6183 sayılı Amme Alacaklarının Tahsil Usulü Hakkında Kanunun; amme alacağının cebren tahsilini ve cebren tahsil ve takip esaslarını düzenleyen ikinci kısım birinci bölümünde yer alan 54’üncü maddesinde, ödeme müddetinde ödenmeyen amme alacağının tahsil dairesince cebren tahsil edileceği kurala bağlandıktan sonra, amme borçlusu tahsil dairesine teminat göstermişse, teminatın paraya çevrilmesi ya da kefilin takibi suretiyle cebren tahsilat yapılacağı hükmüne yer verilmiş, 56’ncı madde ile de, karşılığında teminat gösterilmiş bulunan amme alacağının bildirime rağmen ödenmemesi halinde, teminatın bu kanun hükümlerine göre paraya çevrilerek amme alacağının tahsili öngörülmüştür. Yasanın 70’inci maddesinde ise haczedilemeyecek mallarla ilgili düzenleme yapılarak 11’inci bent hükmü ile, borçlunun haline münasip evinin, ancak evinin değeri fazla ise bedelinden haline münasip bir yer alınabilecek miktarı borçluya bırakılmak üzere haczedilebileceği kurala bağlanmıştır.
… Noterince düzenlenen 10.5.2002 tarih ve 4848 numaralı kefalet senedi ile …’a ait 15.000 lira vergi borcu ve bu borçtan doğan gecikme zammını, müşterek borçlu ve müteselsil kefil sıfatıyla ödemeyi taahhüt eden davacının teminat olarak gösterdiği gayrimenkule vergi borçlarının ödenmemesi nedeniyle uygulanan haciz, 6183 sayılı Yasanın 70’inci maddesinin 11’inci bendi kapsamına giren gayrimenkulün haczedilemeyeceği iddiasıyla dava konusu edilmiş ve vergi mahkemesince de değinilen kurala dayanılarak haczin kaldırılmasına karar verilmiştir.
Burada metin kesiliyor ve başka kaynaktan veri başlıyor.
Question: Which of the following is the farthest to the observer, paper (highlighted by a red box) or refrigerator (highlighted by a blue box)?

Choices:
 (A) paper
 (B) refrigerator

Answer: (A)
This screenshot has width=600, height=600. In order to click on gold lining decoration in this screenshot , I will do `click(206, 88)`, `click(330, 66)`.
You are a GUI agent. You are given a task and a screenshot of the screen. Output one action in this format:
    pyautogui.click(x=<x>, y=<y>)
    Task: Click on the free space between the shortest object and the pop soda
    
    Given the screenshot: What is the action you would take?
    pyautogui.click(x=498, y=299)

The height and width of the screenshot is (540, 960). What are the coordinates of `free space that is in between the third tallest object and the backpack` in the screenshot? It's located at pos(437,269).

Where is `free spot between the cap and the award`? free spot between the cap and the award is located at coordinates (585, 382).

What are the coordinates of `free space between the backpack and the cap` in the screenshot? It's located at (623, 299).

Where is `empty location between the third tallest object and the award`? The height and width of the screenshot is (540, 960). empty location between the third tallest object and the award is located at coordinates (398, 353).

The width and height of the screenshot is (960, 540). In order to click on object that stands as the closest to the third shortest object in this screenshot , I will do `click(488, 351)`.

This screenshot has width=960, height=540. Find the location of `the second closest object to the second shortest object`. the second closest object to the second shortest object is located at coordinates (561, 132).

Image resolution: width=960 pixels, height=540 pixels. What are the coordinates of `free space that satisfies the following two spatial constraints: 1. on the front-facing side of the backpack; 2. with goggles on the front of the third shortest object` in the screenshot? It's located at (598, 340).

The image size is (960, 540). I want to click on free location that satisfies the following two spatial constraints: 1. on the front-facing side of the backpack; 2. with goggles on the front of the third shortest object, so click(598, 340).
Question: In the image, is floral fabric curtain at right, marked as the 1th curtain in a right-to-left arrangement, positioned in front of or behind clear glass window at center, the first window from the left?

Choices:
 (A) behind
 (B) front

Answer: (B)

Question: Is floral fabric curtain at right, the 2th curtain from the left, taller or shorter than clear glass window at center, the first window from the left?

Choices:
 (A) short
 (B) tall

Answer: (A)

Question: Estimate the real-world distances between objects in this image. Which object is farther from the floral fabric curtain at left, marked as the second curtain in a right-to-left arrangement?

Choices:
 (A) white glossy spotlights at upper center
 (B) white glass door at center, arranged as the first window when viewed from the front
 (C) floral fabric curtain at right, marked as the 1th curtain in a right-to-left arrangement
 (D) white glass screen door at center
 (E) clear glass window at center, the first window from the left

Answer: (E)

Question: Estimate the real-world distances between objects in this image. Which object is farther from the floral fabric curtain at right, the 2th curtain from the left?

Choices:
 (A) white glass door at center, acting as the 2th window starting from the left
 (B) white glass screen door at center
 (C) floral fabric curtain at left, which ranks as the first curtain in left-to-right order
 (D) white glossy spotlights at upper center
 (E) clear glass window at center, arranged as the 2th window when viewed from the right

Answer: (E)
Ancak söz konusu taşınmaz, asıl borçlunun, mal bildiriminde gösterdiği veya tahsil dairesince tespit edilen bir taşınmaz olmayıp, aksine kefalet senedine istinaden rızaen teminat olarak gösterilen ve borcun ödenmemesi halinde haczedilebileceği baştan kabul edilen bir taşınmaz olup borçlunun iradesi dışında cebren uygulanan hacze karşı ileri sürülebilecek olan haczedilemezlik iddiası olayda dikkate alınamayacağından, vergi mahkemesince 6183 sayılı Yasanın 70’inci maddesinin 11’inci bendi uyarıncahaczin kaldırılmasına karar verilmesi hukuka uygun düşmediğinden kararın bozulması gerekmiştir.
Açıklanan nedenlerle temyiz isteminin kabulüne, … Vergi Mahkemesinin … gün ve E:…, K:… sayılı kararının bozulmasına, 492 sayılı Harçlar Kanununun 13’üncü maddesinin (j) bendi parantez içi hükmü uyarınca alınması gereken harç dahil olmak üzere yargılama giderlerinin yeniden verilecek kararda karşılanması gerektiğine, 18.12.2008 gününde oybirliğiyle karar verildi.